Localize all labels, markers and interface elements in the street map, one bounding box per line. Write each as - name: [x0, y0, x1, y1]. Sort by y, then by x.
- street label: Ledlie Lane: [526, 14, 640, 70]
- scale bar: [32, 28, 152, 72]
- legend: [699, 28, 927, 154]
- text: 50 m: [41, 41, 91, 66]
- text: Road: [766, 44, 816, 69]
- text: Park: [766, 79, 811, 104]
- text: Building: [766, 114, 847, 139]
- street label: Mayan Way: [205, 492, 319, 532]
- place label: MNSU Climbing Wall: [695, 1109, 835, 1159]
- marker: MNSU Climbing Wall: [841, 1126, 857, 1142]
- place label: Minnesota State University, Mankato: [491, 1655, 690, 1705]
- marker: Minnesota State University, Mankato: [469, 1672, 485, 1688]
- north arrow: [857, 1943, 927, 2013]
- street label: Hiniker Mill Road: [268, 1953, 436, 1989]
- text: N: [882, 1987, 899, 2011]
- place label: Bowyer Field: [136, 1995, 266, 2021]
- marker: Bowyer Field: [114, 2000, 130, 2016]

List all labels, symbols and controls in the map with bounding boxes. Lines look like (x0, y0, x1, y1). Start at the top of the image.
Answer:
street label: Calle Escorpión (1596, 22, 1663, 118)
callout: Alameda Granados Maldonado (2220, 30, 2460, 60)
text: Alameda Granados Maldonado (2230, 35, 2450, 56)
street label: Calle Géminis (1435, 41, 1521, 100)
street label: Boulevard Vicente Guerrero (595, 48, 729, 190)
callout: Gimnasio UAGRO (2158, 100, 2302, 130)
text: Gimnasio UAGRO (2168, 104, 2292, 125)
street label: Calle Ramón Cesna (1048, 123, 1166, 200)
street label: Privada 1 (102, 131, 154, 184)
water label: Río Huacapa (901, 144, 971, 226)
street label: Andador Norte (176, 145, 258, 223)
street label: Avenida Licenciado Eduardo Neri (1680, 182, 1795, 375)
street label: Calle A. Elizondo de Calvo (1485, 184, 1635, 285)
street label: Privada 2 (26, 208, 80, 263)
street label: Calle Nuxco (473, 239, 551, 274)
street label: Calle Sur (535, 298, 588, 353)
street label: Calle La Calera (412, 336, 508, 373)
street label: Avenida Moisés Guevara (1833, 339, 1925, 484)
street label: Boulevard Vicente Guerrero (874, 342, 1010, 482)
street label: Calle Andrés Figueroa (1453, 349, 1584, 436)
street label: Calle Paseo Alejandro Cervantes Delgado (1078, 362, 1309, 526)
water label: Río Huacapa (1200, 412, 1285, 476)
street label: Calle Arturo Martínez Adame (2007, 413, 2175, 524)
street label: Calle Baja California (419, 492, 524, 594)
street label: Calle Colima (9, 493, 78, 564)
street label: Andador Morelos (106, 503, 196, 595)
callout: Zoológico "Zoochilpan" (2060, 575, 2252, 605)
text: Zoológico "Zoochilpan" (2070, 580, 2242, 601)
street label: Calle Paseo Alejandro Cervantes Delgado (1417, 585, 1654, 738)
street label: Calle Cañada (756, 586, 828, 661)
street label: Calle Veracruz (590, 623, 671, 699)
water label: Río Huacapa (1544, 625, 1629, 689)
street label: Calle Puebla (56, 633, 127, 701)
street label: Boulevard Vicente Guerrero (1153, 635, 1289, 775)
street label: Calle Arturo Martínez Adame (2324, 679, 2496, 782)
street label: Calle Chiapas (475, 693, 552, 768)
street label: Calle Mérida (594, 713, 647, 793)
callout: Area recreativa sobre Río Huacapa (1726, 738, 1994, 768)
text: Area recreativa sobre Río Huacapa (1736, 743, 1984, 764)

Exercise aim:
Go through the data, and copy each line in which the word "callout" appears.

The completed task:
callout: Alameda Granados Maldonado (2220, 30, 2460, 60)
callout: Gimnasio UAGRO (2158, 100, 2302, 130)
callout: Zoológico "Zoochilpan" (2060, 575, 2252, 605)
callout: Area recreativa sobre Río Huacapa (1726, 738, 1994, 768)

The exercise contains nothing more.